# Given passage
=-=-=
Re: Stuck in upgrade process to reef

Igor Fedotov <igor.fedotov@xxxxxxxx> · Tue, 9 Jan 2024 16:23:32 +0300

Hi Marek,

I haven't looked through those upgrade logs yet but here are some 
comments regarding last OSD startup attempt.

First of answering your question

_init_alloc::NCB::restore_allocator() failed! Run Full Recovery from ONodes (might take a while)

Is it a mandatory part of fsck?

This is caused by previous non-graceful OSD process shutdown. BlueStore is unable to find up-to-date allocation map and recovers it from RocksDB. And since fsck is a read-only procedure the recovered allocmap is not saved - hence all the following BlueStore startups (within fsck or OSD init) cause another rebuild attempt. To avoid that you might want to run repair instead of fsck - this will persist up-to-date allocation map and avoid its rebuilding on the next startup. This will work till the next non-graceful shutdown only - hence unsuccessful OSD attempt might break the allocmap state again.

Secondly - looking at OSD startup log one can see that actual OSD log ends with that allocmap recovery as well:

2024-01-09T11:25:30.718449+01:00 osd1 ceph-osd[1734062]: bluestore(/var/lib/ceph/osd/ceph-1) _init_alloc::NCB::restore_allocator() failed! Run Full Recovery from ONodes (might take a while) ...

Subsequent log line indicating OSD daemon termination is from systemd:
2024-01-09T11:25:33.516258+01:00 osd1 systemd[1]: Stopping ceph-2c565e24-7850-47dc-a751-a6357cbbaf2a@osd.1.service - Ceph osd.1 for 2c565e24-7850-47dc-a751-a6357cbbaf2a...

And honestly these lines provide almost no clue why termination happened. No obvious OSD failures or something are shown. Perhaps containerized environment hides the details e.g. by cutting off OSD log's tail.
So you might want to proceed the investigation by running repair prior to starting the OSD as per above. This will result in no alloc map recovery and hopefully workaround the problem during startup - if the issue is caused by allocmap recovery.
Additionally you might want to increase debug_bluestore log level for osd.1 before starting it up to get more insight on what's happening.

Alternatively you might want to play with OSD log target settings to write OSD.1 log to some file rather than using system wide logging infra - hopefully this will be more helpful.

Thanks,
Igor

On 09/01/2024 13:31, Jan Marek wrote:
Hi Igor,

I've sent you logs via filesender.cesnet.cz, if someone would
be interested, they are here:

https://filesender.cesnet.cz/?s=download&token=047b1ec4-4df0-4e8a-90fc-31706eb168a4

Some points:

1) I've found, that on the osd1 server was bad time (3 minutes in
future). I've corrected that. Yes, I know, that it's bad, but we
moved servers to any other net segment, where they have no access
to the timeservers in Internet, then I must reconfigure it to use
our own NTP servers.

2) I've tried to start osd.1 service by this sequence:

a)
=-=-=
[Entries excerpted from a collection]

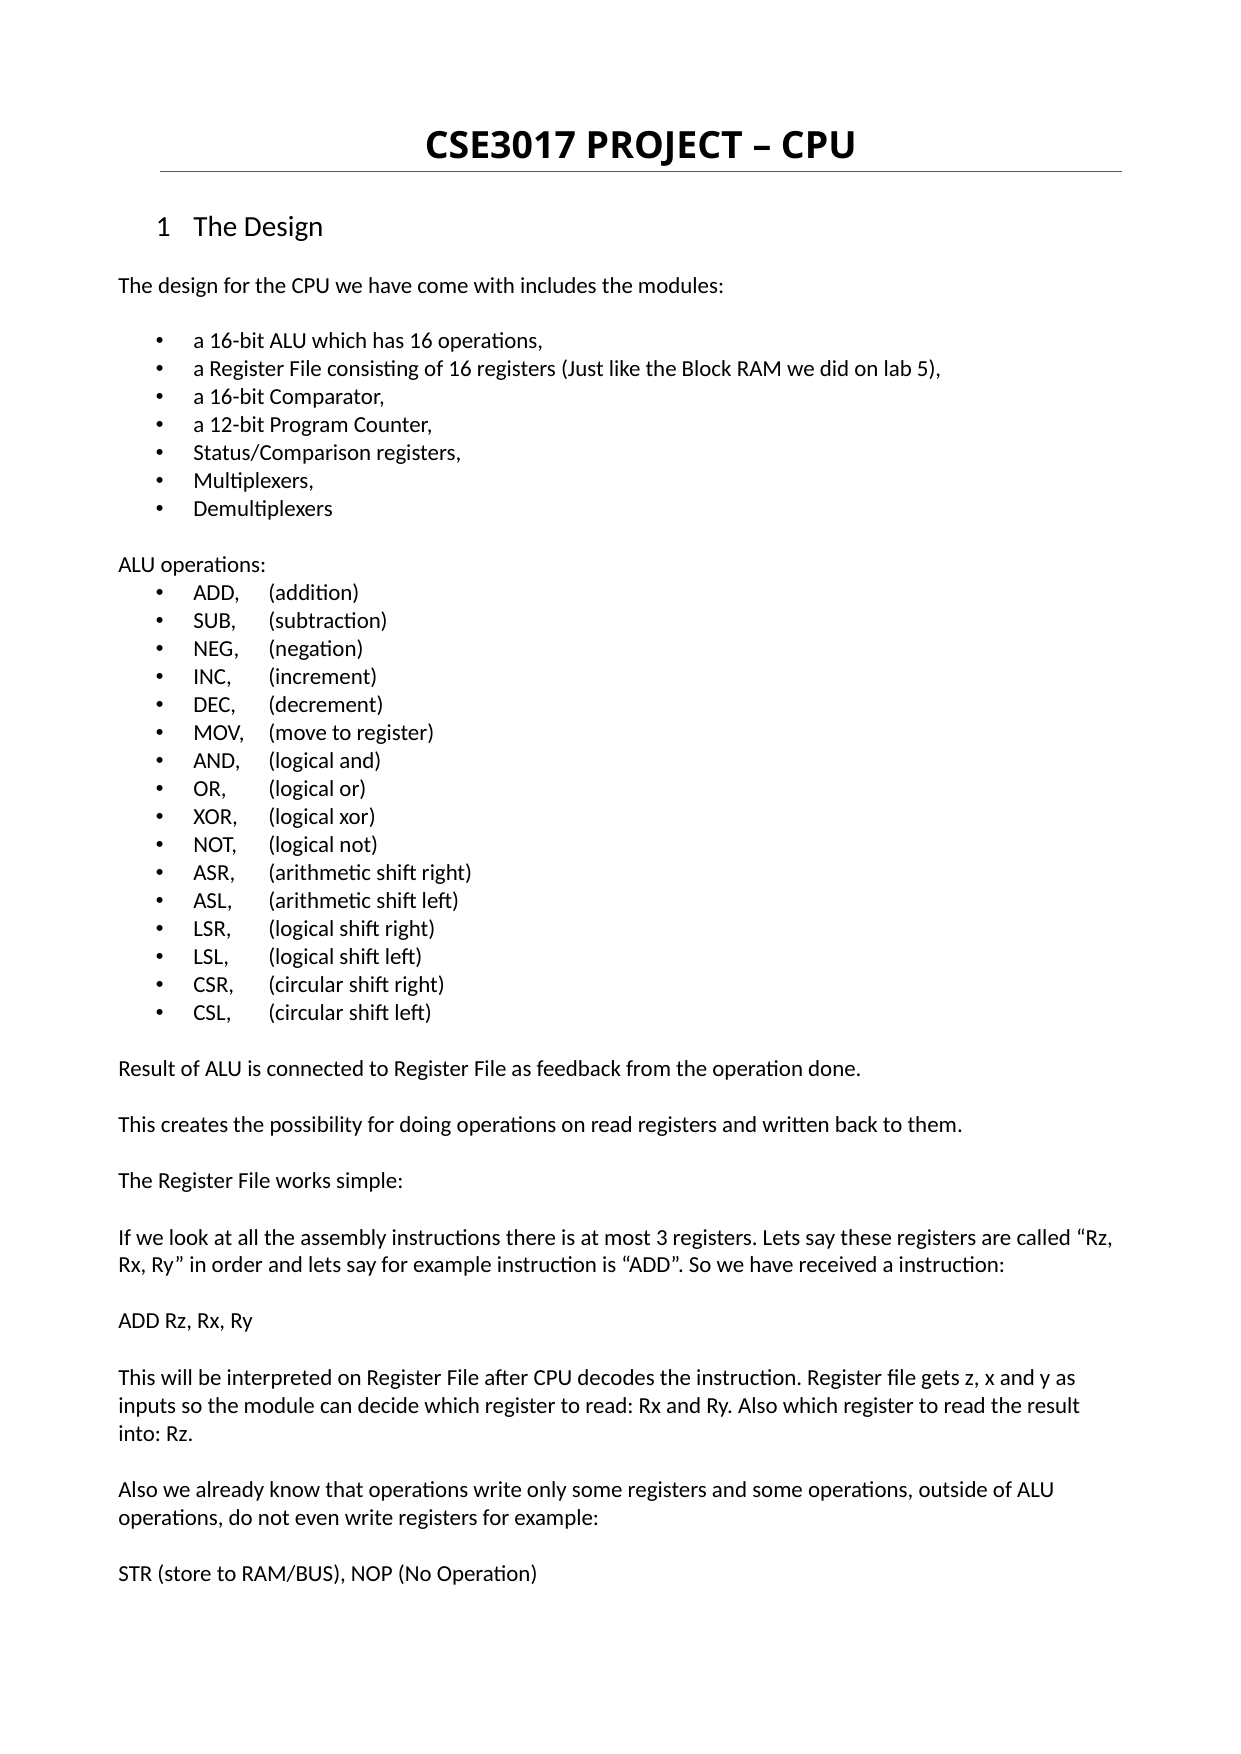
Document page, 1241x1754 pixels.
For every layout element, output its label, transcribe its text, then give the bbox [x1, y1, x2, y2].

list CSR, (circular shift right) [156, 970, 1122, 998]
list MOV, (move to register) [156, 718, 1122, 746]
list XOR, (logical xor) [156, 802, 1122, 830]
list Status/Comparison registers, [156, 438, 1122, 466]
list LSL, (logical shift left) [156, 942, 1122, 970]
list a 16-bit ALU which has 16 operations, [156, 326, 1122, 354]
text This will be interpreted on Register File after CPU decodes the instruction. Register file gets z, x and y as inputs so the module can decide which register to read: Rx and Ry. Also which register to read the result into: Rz. [118, 1363, 1122, 1447]
list SUB, (subtraction) [156, 606, 1122, 634]
list NOT, (logical not) [156, 830, 1122, 858]
text Result of ALU is connected to Register File as feedback from the operation done. [118, 1054, 1122, 1082]
text Also we already know that operations write only some registers and some operations, outside of ALU operations, do not even write registers for example: [118, 1475, 1122, 1531]
text The Register File works simple: [118, 1167, 1122, 1194]
text STR (store to RAM/BUS), NOP (No Operation) [118, 1559, 1122, 1587]
list Demultiplexers [156, 494, 1122, 522]
text If we look at all the assembly instructions there is at most 3 registers. Lets say these registers are called “Rz, Rx, Ry” in order and lets say for example instruction is “ADD”. So we have received a instruction: [118, 1223, 1122, 1279]
list The Design [156, 208, 1122, 243]
list AND, (logical and) [156, 746, 1122, 774]
list DEC, (decrement) [156, 690, 1122, 718]
list OR, (logical or) [156, 774, 1122, 802]
list a Register File consisting of 16 registers (Just like the Block RAM we did on lab 5), [156, 354, 1122, 382]
text This creates the possibility for doing operations on read registers and written back to them. [118, 1111, 1122, 1138]
list CSL, (circular shift left) [156, 998, 1122, 1026]
list INC, (increment) [156, 662, 1122, 690]
list a 16-bit Comparator, [156, 382, 1122, 410]
list NEG, (negation) [156, 634, 1122, 662]
list a 12-bit Program Counter, [156, 410, 1122, 438]
text ALU operations: [118, 550, 1122, 578]
list ADD, (addition) [156, 578, 1122, 606]
text ADD Rz, Rx, Ry [118, 1307, 1122, 1335]
list ASL, (arithmetic shift left) [156, 886, 1122, 914]
list Multiplexers, [156, 466, 1122, 494]
text The design for the CPU we have come with includes the modules: [118, 272, 1122, 326]
list LSR, (logical shift right) [156, 914, 1122, 942]
list ASR, (arithmetic shift right) [156, 858, 1122, 886]
subtitle CSE3017 PROJECT – CPU [159, 118, 1122, 172]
=-=-=
# Problem
According to the thread, why does BlueStore keep rebuilding the allocation map on each startup after fsck, and what does running repair change? Answer in one to three sentences. Rely only on the thread to complete the tasks.

# Result for this task
After a non-graceful OSD shutdown, BlueStore recovers the allocation map from RocksDB. Because fsck is read-only, that recovered map is never saved, so every later startup rebuilds it again. Running repair instead saves the up-to-date allocation map, which prevents the rebuild until the next non-graceful shutdown.